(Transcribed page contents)
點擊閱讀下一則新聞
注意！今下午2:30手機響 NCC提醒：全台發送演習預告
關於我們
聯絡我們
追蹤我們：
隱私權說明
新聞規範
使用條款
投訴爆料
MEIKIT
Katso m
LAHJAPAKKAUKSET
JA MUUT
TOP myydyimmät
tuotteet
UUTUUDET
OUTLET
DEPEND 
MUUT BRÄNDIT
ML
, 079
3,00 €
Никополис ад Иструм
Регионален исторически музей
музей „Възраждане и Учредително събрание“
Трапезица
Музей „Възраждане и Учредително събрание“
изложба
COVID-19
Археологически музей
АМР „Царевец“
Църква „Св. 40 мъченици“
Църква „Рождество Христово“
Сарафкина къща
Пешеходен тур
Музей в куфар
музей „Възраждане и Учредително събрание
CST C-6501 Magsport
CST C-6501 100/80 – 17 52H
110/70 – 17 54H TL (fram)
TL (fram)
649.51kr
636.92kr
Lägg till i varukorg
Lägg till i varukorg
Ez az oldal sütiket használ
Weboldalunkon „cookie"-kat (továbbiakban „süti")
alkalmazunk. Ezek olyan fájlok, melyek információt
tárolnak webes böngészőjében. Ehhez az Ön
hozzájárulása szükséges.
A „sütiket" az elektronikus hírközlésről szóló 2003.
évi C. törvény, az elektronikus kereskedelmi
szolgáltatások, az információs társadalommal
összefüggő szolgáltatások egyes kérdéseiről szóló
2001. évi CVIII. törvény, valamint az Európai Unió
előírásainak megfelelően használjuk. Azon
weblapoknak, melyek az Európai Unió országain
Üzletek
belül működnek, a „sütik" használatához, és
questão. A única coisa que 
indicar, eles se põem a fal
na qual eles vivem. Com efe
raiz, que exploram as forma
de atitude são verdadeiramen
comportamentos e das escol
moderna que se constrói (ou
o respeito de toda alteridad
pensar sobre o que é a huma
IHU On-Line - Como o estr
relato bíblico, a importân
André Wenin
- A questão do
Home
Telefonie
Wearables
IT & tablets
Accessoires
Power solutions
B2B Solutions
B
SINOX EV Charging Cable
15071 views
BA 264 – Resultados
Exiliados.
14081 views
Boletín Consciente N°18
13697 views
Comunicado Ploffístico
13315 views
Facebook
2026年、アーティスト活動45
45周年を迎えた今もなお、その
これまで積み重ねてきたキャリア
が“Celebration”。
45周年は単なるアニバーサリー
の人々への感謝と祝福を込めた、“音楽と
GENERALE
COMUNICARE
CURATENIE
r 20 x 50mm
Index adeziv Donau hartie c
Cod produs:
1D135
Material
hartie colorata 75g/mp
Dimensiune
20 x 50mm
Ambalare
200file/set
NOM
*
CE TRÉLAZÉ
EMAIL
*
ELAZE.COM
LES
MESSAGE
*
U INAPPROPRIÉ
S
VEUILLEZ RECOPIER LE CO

# WORK ORDER:
Extract all of the data shown above and repeat it verbatim.

# SOLVED EXERCISE:
點擊閱讀下一則新聞
注意！今下午2:30手機響 NCC提醒：全台發送演習預告
關於我們
聯絡我們
追蹤我們：
隱私權說明
新聞規範
使用條款
投訴爆料
MEIKIT
Katso m
LAHJAPAKKAUKSET
JA MUUT
TOP myydyimmät
tuotteet
UUTUUDET
OUTLET
DEPEND 
MUUT BRÄNDIT
ML
, 079
3,00 €
Никополис ад Иструм
Регионален исторически музей
музей „Възраждане и Учредително събрание“
Трапезица
Музей „Възраждане и Учредително събрание“
изложба
COVID-19
Археологически музей
АМР „Царевец“
Църква „Св. 40 мъченици“
Църква „Рождество Христово“
Сарафкина къща
Пешеходен тур
Музей в куфар
музей „Възраждане и Учредително събрание
CST C-6501 Magsport
CST C-6501 100/80 – 17 52H
110/70 – 17 54H TL (fram)
TL (fram)
649.51kr
636.92kr
Lägg till i varukorg
Lägg till i varukorg
Ez az oldal sütiket használ
Weboldalunkon „cookie"-kat (továbbiakban „süti")
alkalmazunk. Ezek olyan fájlok, melyek információt
tárolnak webes böngészőjében. Ehhez az Ön
hozzájárulása szükséges.
A „sütiket" az elektronikus hírközlésről szóló 2003.
évi C. törvény, az elektronikus kereskedelmi
szolgáltatások, az információs társadalommal
összefüggő szolgáltatások egyes kérdéseiről szóló
2001. évi CVIII. törvény, valamint az Európai Unió
előírásainak megfelelően használjuk. Azon
weblapoknak, melyek az Európai Unió országain
Üzletek
belül működnek, a „sütik" használatához, és
questão. A única coisa que 
indicar, eles se põem a fal
na qual eles vivem. Com efe
raiz, que exploram as forma
de atitude são verdadeiramen
comportamentos e das escol
moderna que se constrói (ou
o respeito de toda alteridad
pensar sobre o que é a huma
IHU On-Line - Como o estr
relato bíblico, a importân
André Wenin
- A questão do
Home
Telefonie
Wearables
IT & tablets
Accessoires
Power solutions
B2B Solutions
B
SINOX EV Charging Cable
15071 views
BA 264 – Resultados
Exiliados.
14081 views
Boletín Consciente N°18
13697 views
Comunicado Ploffístico
13315 views
Facebook
2026年、アーティスト活動45
45周年を迎えた今もなお、その
これまで積み重ねてきたキャリア
が“Celebration”。
45周年は単なるアニバーサリー
の人々への感謝と祝福を込めた、“音楽と
GENERALE
COMUNICARE
CURATENIE
r 20 x 50mm
Index adeziv Donau hartie c
Cod produs:
1D135
Material
hartie colorata 75g/mp
Dimensiune
20 x 50mm
Ambalare
200file/set
NOM
*
CE TRÉLAZÉ
EMAIL
*
ELAZE.COM
LES
MESSAGE
*
U INAPPROPRIÉ
S
VEUILLEZ RECOPIER LE CO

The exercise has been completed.